## [INSTRUCTIONS TO FOLLOW]
While you copy the lines below, skip the pictures and keep the rest exact.

(Extracted data entries)
════════════════════

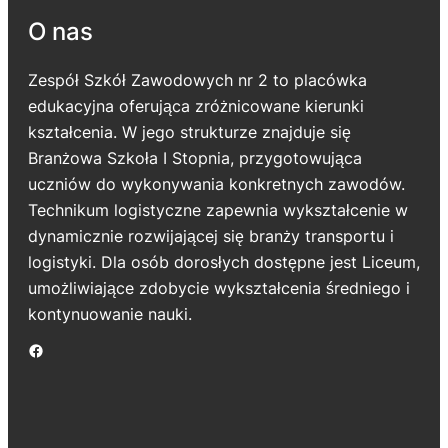
O nas
Zespół Szkół Zawodowych nr 2 to placówka
edukacyjna oferująca zróżnicowane kierunki
kształcenia. W jego strukturze znajduje się
Branżowa Szkoła I Stopnia, przygotowująca
uczniów do wykonywania konkretnych zawodów.
Technikum logistyczne zapewnia wykształcenie w
dynamicznie rozwijającej się branży transportu i
logistyki. Dla osób dorosłych dostępne jest Liceum,
umożliwiające zdobycie wykształcenia średniego i
kontynuowanie nauki.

════════════════════

## [SOLUTION]
O nas
Zespół Szkół Zawodowych nr 2 to placówka
edukacyjna oferująca zróżnicowane kierunki
kształcenia. W jego strukturze znajduje się
Branżowa Szkoła I Stopnia, przygotowująca
uczniów do wykonywania konkretnych zawodów.
Technikum logistyczne zapewnia wykształcenie w
dynamicznie rozwijającej się branży transportu i
logistyki. Dla osób dorosłych dostępne jest Liceum,
umożliwiające zdobycie wykształcenia średniego i
kontynuowanie nauki.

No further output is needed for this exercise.